■ Requirement ■
Each record is to be reproduced verbatim.
***** Provided records
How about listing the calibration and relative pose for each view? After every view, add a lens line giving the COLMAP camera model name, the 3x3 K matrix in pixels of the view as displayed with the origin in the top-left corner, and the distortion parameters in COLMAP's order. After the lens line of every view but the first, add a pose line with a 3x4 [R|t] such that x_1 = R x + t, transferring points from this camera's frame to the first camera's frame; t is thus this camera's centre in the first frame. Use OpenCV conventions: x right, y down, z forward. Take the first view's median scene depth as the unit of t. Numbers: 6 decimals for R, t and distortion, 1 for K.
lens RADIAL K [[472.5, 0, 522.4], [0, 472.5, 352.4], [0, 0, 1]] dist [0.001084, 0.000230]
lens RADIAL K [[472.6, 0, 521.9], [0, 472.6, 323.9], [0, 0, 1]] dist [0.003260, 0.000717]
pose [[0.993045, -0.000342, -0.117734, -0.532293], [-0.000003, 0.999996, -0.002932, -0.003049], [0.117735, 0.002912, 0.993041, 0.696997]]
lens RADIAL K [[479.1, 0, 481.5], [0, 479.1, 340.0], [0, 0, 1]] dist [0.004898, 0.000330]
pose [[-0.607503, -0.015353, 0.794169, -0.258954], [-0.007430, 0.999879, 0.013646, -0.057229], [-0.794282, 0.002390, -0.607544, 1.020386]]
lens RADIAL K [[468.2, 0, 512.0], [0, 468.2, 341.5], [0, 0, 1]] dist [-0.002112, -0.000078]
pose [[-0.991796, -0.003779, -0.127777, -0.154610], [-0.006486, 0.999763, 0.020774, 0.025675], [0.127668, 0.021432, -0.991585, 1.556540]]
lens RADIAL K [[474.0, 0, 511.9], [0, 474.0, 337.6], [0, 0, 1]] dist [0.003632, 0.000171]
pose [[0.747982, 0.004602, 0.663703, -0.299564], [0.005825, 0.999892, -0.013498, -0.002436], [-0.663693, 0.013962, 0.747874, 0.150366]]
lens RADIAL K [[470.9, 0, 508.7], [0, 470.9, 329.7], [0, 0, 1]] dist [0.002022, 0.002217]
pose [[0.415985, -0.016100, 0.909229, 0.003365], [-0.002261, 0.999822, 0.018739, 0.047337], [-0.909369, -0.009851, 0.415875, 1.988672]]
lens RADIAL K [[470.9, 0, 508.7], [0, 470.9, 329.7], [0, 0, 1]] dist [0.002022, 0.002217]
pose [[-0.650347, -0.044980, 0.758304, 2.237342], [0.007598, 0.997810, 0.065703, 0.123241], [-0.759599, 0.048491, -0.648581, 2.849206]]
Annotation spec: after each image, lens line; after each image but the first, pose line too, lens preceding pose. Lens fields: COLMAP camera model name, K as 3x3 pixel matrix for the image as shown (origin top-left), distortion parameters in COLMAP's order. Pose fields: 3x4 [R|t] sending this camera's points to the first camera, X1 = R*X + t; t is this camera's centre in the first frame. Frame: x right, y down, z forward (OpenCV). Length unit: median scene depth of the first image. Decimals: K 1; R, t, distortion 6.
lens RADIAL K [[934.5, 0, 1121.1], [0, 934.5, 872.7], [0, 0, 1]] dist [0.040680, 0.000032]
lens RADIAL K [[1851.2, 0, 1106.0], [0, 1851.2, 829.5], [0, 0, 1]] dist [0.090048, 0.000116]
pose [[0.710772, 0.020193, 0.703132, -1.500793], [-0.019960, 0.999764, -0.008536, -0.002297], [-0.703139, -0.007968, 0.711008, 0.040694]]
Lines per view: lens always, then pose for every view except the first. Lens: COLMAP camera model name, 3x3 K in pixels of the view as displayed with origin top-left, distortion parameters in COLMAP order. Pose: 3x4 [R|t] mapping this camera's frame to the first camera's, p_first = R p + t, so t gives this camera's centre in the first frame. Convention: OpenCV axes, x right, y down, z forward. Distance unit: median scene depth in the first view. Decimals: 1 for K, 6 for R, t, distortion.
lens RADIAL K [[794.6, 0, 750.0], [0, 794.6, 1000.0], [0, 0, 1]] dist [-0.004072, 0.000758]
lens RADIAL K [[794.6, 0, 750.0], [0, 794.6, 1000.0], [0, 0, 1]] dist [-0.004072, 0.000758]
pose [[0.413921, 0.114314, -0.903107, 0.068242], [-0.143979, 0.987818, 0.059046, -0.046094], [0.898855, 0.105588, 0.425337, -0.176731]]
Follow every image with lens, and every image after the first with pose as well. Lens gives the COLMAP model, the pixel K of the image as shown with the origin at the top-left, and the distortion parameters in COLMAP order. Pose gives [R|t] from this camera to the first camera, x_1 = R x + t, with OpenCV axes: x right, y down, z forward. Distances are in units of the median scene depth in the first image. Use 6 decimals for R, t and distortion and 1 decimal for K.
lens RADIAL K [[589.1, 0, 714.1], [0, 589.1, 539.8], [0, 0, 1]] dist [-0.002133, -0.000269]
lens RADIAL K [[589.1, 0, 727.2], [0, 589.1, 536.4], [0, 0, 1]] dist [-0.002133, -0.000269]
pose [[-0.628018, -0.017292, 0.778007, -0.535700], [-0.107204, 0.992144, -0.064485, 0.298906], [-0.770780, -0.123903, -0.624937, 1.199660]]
**********
■ Result of the exercise ■
How about listing the calibration and relative pose for each view? After every view, add a lens line giving the COLMAP camera model name, the 3x3 K matrix in pixels of the view as displayed with the origin in the top-left corner, and the distortion parameters in COLMAP's order. After the lens line of every view but the first, add a pose line with a 3x4 [R|t] such that x_1 = R x + t, transferring points from this camera's frame to the first camera's frame; t is thus this camera's centre in the first frame. Use OpenCV conventions: x right, y down, z forward. Take the first view's median scene depth as the unit of t. Numbers: 6 decimals for R, t and distortion, 1 for K.
lens RADIAL K [[472.5, 0, 522.4], [0, 472.5, 352.4], [0, 0, 1]] dist [0.001084, 0.000230]
lens RADIAL K [[472.6, 0, 521.9], [0, 472.6, 323.9], [0, 0, 1]] dist [0.003260, 0.000717]
pose [[0.993045, -0.000342, -0.117734, -0.532293], [-0.000003, 0.999996, -0.002932, -0.003049], [0.117735, 0.002912, 0.993041, 0.696997]]
lens RADIAL K [[479.1, 0, 481.5], [0, 479.1, 340.0], [0, 0, 1]] dist [0.004898, 0.000330]
pose [[-0.607503, -0.015353, 0.794169, -0.258954], [-0.007430, 0.999879, 0.013646, -0.057229], [-0.794282, 0.002390, -0.607544, 1.020386]]
lens RADIAL K [[468.2, 0, 512.0], [0, 468.2, 341.5], [0, 0, 1]] dist [-0.002112, -0.000078]
pose [[-0.991796, -0.003779, -0.127777, -0.154610], [-0.006486, 0.999763, 0.020774, 0.025675], [0.127668, 0.021432, -0.991585, 1.556540]]
lens RADIAL K [[474.0, 0, 511.9], [0, 474.0, 337.6], [0, 0, 1]] dist [0.003632, 0.000171]
pose [[0.747982, 0.004602, 0.663703, -0.299564], [0.005825, 0.999892, -0.013498, -0.002436], [-0.663693, 0.013962, 0.747874, 0.150366]]
lens RADIAL K [[470.9, 0, 508.7], [0, 470.9, 329.7], [0, 0, 1]] dist [0.002022, 0.002217]
pose [[0.415985, -0.016100, 0.909229, 0.003365], [-0.002261, 0.999822, 0.018739, 0.047337], [-0.909369, -0.009851, 0.415875, 1.988672]]
lens RADIAL K [[470.9, 0, 508.7], [0, 470.9, 329.7], [0, 0, 1]] dist [0.002022, 0.002217]
pose [[-0.650347, -0.044980, 0.758304, 2.237342], [0.007598, 0.997810, 0.065703, 0.123241], [-0.759599, 0.048491, -0.648581, 2.849206]]
Annotation spec: after each image, lens line; after each image but the first, pose line too, lens preceding pose. Lens fields: COLMAP camera model name, K as 3x3 pixel matrix for the image as shown (origin top-left), distortion parameters in COLMAP's order. Pose fields: 3x4 [R|t] sending this camera's points to the first camera, X1 = R*X + t; t is this camera's centre in the first frame. Frame: x right, y down, z forward (OpenCV). Length unit: median scene depth of the first image. Decimals: K 1; R, t, distortion 6.
lens RADIAL K [[934.5, 0, 1121.1], [0, 934.5, 872.7], [0, 0, 1]] dist [0.040680, 0.000032]
lens RADIAL K [[1851.2, 0, 1106.0], [0, 1851.2, 829.5], [0, 0, 1]] dist [0.090048, 0.000116]
pose [[0.710772, 0.020193, 0.703132, -1.500793], [-0.019960, 0.999764, -0.008536, -0.002297], [-0.703139, -0.007968, 0.711008, 0.040694]]
Lines per view: lens always, then pose for every view except the first. Lens: COLMAP camera model name, 3x3 K in pixels of the view as displayed with origin top-left, distortion parameters in COLMAP order. Pose: 3x4 [R|t] mapping this camera's frame to the first camera's, p_first = R p + t, so t gives this camera's centre in the first frame. Convention: OpenCV axes, x right, y down, z forward. Distance unit: median scene depth in the first view. Decimals: 1 for K, 6 for R, t, distortion.
lens RADIAL K [[794.6, 0, 750.0], [0, 794.6, 1000.0], [0, 0, 1]] dist [-0.004072, 0.000758]
lens RADIAL K [[794.6, 0, 750.0], [0, 794.6, 1000.0], [0, 0, 1]] dist [-0.004072, 0.000758]
pose [[0.413921, 0.114314, -0.903107, 0.068242], [-0.143979, 0.987818, 0.059046, -0.046094], [0.898855, 0.105588, 0.425337, -0.176731]]
Follow every image with lens, and every image after the first with pose as well. Lens gives the COLMAP model, the pixel K of the image as shown with the origin at the top-left, and the distortion parameters in COLMAP order. Pose gives [R|t] from this camera to the first camera, x_1 = R x + t, with OpenCV axes: x right, y down, z forward. Distances are in units of the median scene depth in the first image. Use 6 decimals for R, t and distortion and 1 decimal for K.
lens RADIAL K [[589.1, 0, 714.1], [0, 589.1, 539.8], [0, 0, 1]] dist [-0.002133, -0.000269]
lens RADIAL K [[589.1, 0, 727.2], [0, 589.1, 536.4], [0, 0, 1]] dist [-0.002133, -0.000269]
pose [[-0.628018, -0.017292, 0.778007, -0.535700], [-0.107204, 0.992144, -0.064485, 0.298906], [-0.770780, -0.123903, -0.624937, 1.199660]]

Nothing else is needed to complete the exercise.